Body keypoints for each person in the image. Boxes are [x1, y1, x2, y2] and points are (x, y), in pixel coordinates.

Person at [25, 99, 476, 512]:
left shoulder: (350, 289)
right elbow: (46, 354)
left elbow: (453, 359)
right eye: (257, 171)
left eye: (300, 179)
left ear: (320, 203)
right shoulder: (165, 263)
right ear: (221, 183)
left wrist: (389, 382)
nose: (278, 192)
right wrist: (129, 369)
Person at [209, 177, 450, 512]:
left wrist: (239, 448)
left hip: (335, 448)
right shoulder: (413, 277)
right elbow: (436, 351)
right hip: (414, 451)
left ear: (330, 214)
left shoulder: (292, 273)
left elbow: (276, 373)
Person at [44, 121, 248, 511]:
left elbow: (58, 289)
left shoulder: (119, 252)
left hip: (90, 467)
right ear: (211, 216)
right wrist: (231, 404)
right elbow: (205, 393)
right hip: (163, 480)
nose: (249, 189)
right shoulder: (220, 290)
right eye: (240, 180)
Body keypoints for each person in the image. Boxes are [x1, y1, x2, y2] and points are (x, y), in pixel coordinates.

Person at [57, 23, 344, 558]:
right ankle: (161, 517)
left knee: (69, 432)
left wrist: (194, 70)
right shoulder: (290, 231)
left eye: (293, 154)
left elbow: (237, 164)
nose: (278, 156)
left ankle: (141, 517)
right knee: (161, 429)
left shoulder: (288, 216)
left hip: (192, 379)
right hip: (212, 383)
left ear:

--------------------

Your objective = Which lines above include "wrist"? Show each of them by copying it.

Task response =
left wrist: (389, 382)
right wrist: (129, 369)
left wrist: (239, 448)
right wrist: (231, 404)
left wrist: (194, 70)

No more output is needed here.